Problem
Render every line of the material below as a Markdown table with two columns, No. and Line. Give each line its row number and omit any blank lines.

Dataset rows
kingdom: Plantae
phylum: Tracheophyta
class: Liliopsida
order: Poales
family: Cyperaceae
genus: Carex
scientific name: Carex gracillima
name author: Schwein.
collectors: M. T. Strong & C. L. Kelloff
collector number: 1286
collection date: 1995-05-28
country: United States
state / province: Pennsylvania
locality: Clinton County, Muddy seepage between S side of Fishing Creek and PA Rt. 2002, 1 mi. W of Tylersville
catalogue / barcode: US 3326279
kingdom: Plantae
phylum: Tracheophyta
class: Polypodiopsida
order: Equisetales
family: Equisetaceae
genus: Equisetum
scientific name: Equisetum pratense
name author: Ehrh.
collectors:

Complete response
| No. | Line |
|---|---|
| 1 | kingdom: Plantae |
| 2 | phylum: Tracheophyta |
| 3 | class: Liliopsida |
| 4 | order: Poales |
| 5 | family: Cyperaceae |
| 6 | genus: Carex |
| 7 | scientific name: Carex gracillima |
| 8 | name author: Schwein. |
| 9 | collectors: M. T. Strong & C. L. Kelloff |
| 10 | collector number: 1286 |
| 11 | collection date: 1995-05-28 |
| 12 | country: United States |
| 13 | state / province: Pennsylvania |
| 14 | locality: Clinton County, Muddy seepage between S side of Fishing Creek and PA Rt. 2002, 1 mi. W of Tylersville |
| 15 | catalogue / barcode: US 3326279 |
| 16 | kingdom: Plantae |
| 17 | phylum: Tracheophyta |
| 18 | class: Polypodiopsida |
| 19 | order: Equisetales |
| 20 | family: Equisetaceae |
| 21 | genus: Equisetum |
| 22 | scientific name: Equisetum pratense |
| 23 | name author: Ehrh. |
| 24 | collectors: |